## Source data
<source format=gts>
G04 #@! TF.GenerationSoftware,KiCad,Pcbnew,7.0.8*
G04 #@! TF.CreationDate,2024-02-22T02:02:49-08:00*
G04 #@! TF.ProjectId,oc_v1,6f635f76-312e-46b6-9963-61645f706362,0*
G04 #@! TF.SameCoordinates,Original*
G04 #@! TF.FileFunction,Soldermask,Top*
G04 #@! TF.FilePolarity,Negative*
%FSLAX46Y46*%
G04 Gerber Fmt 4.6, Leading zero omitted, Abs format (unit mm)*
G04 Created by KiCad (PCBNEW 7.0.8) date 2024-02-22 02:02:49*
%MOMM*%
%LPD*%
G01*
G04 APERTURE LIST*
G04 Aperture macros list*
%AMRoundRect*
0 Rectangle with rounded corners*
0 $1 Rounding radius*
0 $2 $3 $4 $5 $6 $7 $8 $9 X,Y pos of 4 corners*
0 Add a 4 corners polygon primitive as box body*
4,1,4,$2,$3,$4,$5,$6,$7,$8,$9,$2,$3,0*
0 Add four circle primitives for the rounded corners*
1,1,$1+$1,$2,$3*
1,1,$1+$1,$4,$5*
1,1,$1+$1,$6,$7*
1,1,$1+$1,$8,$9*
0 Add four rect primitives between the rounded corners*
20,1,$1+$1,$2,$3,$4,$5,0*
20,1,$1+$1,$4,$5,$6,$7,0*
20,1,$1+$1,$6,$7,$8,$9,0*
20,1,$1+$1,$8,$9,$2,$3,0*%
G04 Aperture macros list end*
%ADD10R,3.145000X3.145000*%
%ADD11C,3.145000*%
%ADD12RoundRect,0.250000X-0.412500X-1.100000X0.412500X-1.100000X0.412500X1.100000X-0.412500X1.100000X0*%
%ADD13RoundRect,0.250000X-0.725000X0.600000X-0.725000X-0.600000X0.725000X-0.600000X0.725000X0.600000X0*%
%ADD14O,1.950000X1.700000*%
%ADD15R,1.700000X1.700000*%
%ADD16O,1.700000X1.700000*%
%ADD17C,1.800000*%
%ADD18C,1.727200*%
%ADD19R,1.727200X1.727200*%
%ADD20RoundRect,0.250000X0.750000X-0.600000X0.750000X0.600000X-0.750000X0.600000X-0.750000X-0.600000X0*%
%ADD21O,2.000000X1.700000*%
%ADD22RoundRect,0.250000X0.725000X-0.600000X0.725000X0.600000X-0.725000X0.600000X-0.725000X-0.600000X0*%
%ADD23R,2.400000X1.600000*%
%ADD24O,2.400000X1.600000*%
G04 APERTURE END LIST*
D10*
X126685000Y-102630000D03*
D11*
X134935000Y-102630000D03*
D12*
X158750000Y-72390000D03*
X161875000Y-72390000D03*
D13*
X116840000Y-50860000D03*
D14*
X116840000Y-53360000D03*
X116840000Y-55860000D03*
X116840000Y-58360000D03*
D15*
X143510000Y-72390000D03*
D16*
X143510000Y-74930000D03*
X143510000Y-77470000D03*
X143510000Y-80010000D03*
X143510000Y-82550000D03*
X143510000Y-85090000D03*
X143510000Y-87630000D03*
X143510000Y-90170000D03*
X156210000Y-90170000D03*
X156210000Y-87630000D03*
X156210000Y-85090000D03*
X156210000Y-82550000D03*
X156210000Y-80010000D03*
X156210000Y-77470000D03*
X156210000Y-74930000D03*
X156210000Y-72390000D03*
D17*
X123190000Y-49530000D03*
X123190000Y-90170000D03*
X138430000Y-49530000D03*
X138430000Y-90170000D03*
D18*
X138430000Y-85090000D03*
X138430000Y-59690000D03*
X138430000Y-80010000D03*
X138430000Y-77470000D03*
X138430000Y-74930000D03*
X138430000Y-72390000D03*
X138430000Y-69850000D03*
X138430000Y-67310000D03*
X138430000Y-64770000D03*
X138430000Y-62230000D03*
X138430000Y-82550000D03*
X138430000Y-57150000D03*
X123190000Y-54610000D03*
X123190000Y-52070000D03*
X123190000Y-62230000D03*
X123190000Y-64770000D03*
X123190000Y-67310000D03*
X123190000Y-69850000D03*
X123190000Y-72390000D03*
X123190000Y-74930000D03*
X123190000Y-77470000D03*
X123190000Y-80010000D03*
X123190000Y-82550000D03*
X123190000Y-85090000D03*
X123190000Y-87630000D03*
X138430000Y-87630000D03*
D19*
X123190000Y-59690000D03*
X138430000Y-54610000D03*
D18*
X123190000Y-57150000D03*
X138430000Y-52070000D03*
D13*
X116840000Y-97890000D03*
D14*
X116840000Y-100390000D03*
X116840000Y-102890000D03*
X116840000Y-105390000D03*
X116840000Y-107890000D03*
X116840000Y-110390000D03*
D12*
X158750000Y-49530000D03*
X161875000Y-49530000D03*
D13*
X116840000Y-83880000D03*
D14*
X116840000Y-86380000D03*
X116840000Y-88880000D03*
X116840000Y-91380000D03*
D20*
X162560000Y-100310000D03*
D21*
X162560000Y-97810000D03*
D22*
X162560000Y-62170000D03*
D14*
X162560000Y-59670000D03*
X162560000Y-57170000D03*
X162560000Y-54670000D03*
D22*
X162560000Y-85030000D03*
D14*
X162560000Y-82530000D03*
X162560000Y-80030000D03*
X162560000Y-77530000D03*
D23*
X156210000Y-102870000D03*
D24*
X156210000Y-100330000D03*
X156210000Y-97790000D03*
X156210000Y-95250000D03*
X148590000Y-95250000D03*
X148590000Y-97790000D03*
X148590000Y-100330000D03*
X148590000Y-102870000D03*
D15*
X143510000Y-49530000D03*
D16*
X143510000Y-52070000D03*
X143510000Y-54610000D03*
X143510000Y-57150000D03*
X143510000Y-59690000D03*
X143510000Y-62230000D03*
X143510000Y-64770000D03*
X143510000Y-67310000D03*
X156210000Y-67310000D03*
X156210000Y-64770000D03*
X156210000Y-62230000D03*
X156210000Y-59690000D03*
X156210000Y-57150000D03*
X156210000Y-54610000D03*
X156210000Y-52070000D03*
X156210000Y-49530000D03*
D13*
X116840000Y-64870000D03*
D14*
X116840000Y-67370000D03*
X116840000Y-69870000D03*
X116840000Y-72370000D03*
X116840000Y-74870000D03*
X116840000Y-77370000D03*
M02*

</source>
--
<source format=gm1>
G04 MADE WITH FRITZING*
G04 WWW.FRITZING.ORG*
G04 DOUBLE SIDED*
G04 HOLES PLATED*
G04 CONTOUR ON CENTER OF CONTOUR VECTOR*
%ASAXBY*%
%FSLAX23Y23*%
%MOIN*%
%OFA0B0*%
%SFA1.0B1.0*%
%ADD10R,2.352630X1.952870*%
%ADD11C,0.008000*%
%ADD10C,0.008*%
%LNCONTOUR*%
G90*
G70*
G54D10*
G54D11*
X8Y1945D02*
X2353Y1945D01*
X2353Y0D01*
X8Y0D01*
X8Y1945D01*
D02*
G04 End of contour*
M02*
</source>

## Job item
Pick out each line above that includes "corners" and show it.

## Your response
0 Rectangle with rounded corners*
0 $2 $3 $4 $5 $6 $7 $8 $9 X,Y pos of 4 corners*
0 Add a 4 corners polygon primitive as box body*
0 Add four circle primitives for the rounded corners*
0 Add four rect primitives between the rounded corners*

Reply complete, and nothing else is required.